I wish I could've been friends with Charlie Parker and played with him. That's my period. I feel real close to the '40s - and actually, I was born in '37, so I was a kid singing on the radio in the '40s. But I always dreamed of going to big cities.

That's what I tell my students at California Institute of the Arts where I taught for 27 years. I taught them if you strive to be a good person, maybe you might become a great jazz musician.

I have a very clear picture of what I want to do and what I feel is important as far as my contribution or my appreciation and respect for this life that we're living, and to try to make it better. I can't feel that I'm making it better playing commercial music, and I never could, and I never will.

You can't be at your full creative power if you are sedated.

I grew up around guitar players.

Hoover's Music Store in Springfield, Missouri - I would listen to records there for hours.

I wanted to do 'Oh Shenandoah' because that's the town I was born in - as a tribute to my mom and dad for giving me all this music. I don't really sing this as a singer, because I'm not a singer. But I wanted to do it for them.

I'm always searching. It's the reason I'm here. It's not really about music: it's about searching for meaning.

Mostly I play with records. I play with my friend Bill Evans.

In L.A., I played with Joe Pass and Gabor Szabo. Mick Goodrick plays guitar in the Liberation Music Orchestra, and he's a real special player. Then I did a duet concert with Jim Hall at the 1990 Montreal Festival.

I came from being a singer going into jazz. And that's one of the things that polio did for me is it took away my ability to sing with a range because it paralyzed my vocal chords, so that was when I started playing. But I hear the music as if I were singing even when I am playing.

I can write a song about my hero Che Guevara and call it 'Song for Che.'

I've got a collection of songs that I've had, I keep adding to and they're all great American composers. I wanted to showcase American composers and I've done that on a lot of my records and played things by American composers that I really respect.

James Cotton is a real blues guy, and he played with Muddy Waters, and it surprised me that they would want me to make a record with them, that he called me to do this record. I'd never done anything like that before. But I love blues, so I was very happy.

I always felt that I was born in the wrong era. I wanted to be friends with John Garfield, for instance.

My family influenced me very deeply because my dad came from a musical background, from the hillbilly music part of it, and all that music came over from Scotland and Ireland and England in to the Appalachian Mountains and Ozark Mountains, where I was raised.

I want to expand jazz; I don't want to keep the audience limited. I want to reach people who have never come to a jazz concert before. One way to do that is by making records that have a lot of different kinds of music on them.

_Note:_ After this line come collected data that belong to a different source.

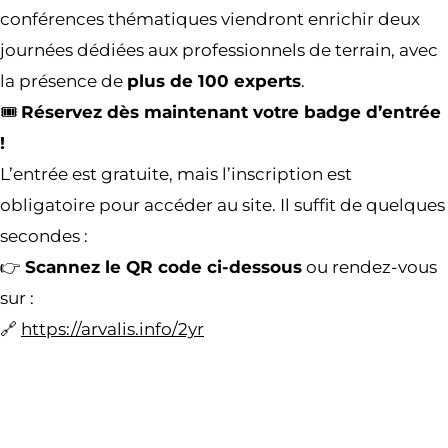
conférences thématiques viendront enrichir deux
journées dédiées aux professionnels de terrain, avec
la présence de
plus de 100 experts
.
🎟️
Réservez dès maintenant votre badge d’entrée
!
L’entrée est gratuite, mais l’inscription est
obligatoire pour accéder au site. Il suffit de quelques
secondes :
👉
Scannez le QR code ci-dessous
ou rendez-vous
sur :
🔗
https://arvalis.info/2yr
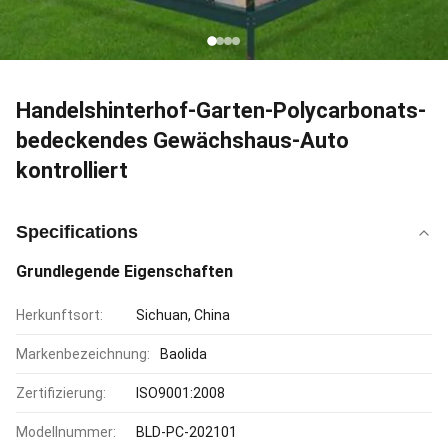
Handelshinterhof-Garten-Polycarbonats-
bedeckendes Gewächshaus-Auto
kontrolliert
Specifications
Grundlegende Eigenschaften
Herkunftsort:
Sichuan, China
Markenbezeichnung:
Baolida
Zertifizierung:
ISO9001:2008
Modellnummer:
BLD-PC-202101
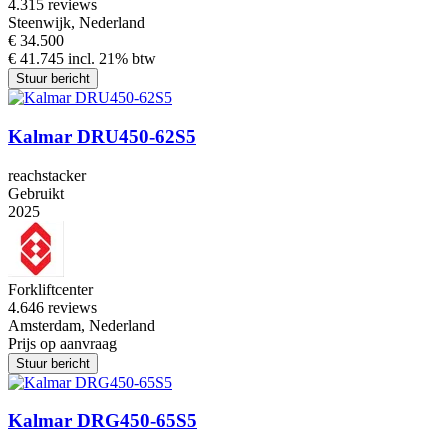
4.3
15 reviews
Steenwijk, Nederland
€ 34.500
€ 41.745 incl. 21% btw
Stuur bericht
Kalmar DRU450-62S5
reachstacker
Gebruikt
2025
Forkliftcenter
4.6
46 reviews
Amsterdam, Nederland
Prijs op aanvraag
Stuur bericht
Kalmar DRG450-65S5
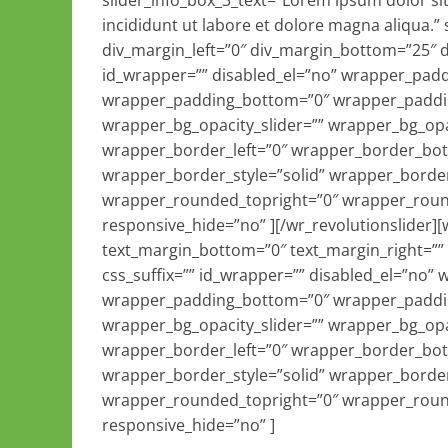
slider_info_box_3_text=”Lorem ipsum dolor sit
incididunt ut labore et dolore magna aliqua.” 
div_margin_left=”0″ div_margin_bottom=”25″ d
id_wrapper=”” disabled_el=”no” wrapper_padd
wrapper_padding_bottom=”0″ wrapper_paddin
wrapper_bg_opacity_slider=”” wrapper_bg_op
wrapper_border_left=”0″ wrapper_border_bot
wrapper_border_style=”solid” wrapper_borde
wrapper_rounded_topright=”0″ wrapper_roun
responsive_hide=”no” ][/wr_revolutionslider][w
text_margin_bottom=”0″ text_margin_right=”
css_suffix=”” id_wrapper=”” disabled_el=”no”
wrapper_padding_bottom=”0″ wrapper_paddin
wrapper_bg_opacity_slider=”” wrapper_bg_op
wrapper_border_left=”0″ wrapper_border_bot
wrapper_border_style=”solid” wrapper_borde
wrapper_rounded_topright=”0″ wrapper_roun
responsive_hide=”no” ]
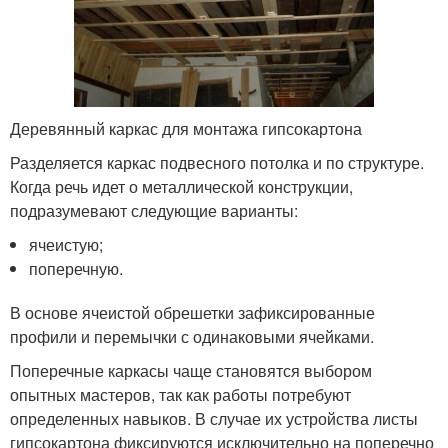
Деревянный каркас для монтажа гипсокартона
Разделяется каркас подвесного потолка и по структуре.
Когда речь идет о металлической конструкции,
подразумевают следующие варианты:
ячеистую;
поперечную.
В основе ячеистой обрешетки зафиксированные
профили и перемычки с одинаковыми ячейками.
Поперечные каркасы чаще становятся выбором
опытных мастеров, так как работы потребуют
определенных навыков. В случае их устройства листы
гипсокартона фиксируются исключительно на поперечно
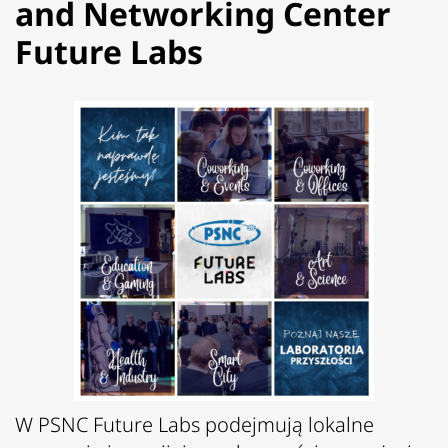
and Networking Center
Future Labs
W PSNC Future Labs podejmują lokalne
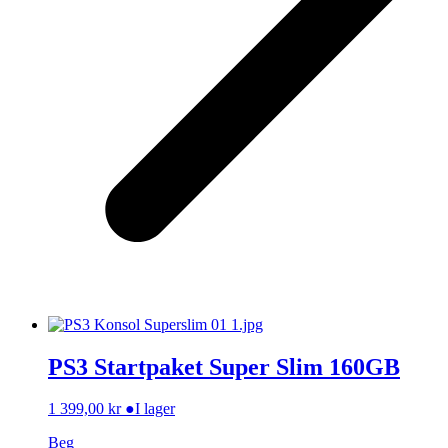
PS3 Startpaket Super Slim 160GB
1 399,00
kr
●
I lager
Beg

My parents were on the Grand Ole Opry. They traveled all over the country singing hillbilly music. That's what they called it back then. They were friends with Roy Acuff and the Delmore Brothers and the Carter Family. And all of my brothers and sisters who were older than me started on the show, after they were big enough to hold a guitar and sing.

We're here to bring beauty to the world and make a difference in this planet. That's what art forms are about.

People ask me how could I go from country to jazz. It's been a natural convergence for me.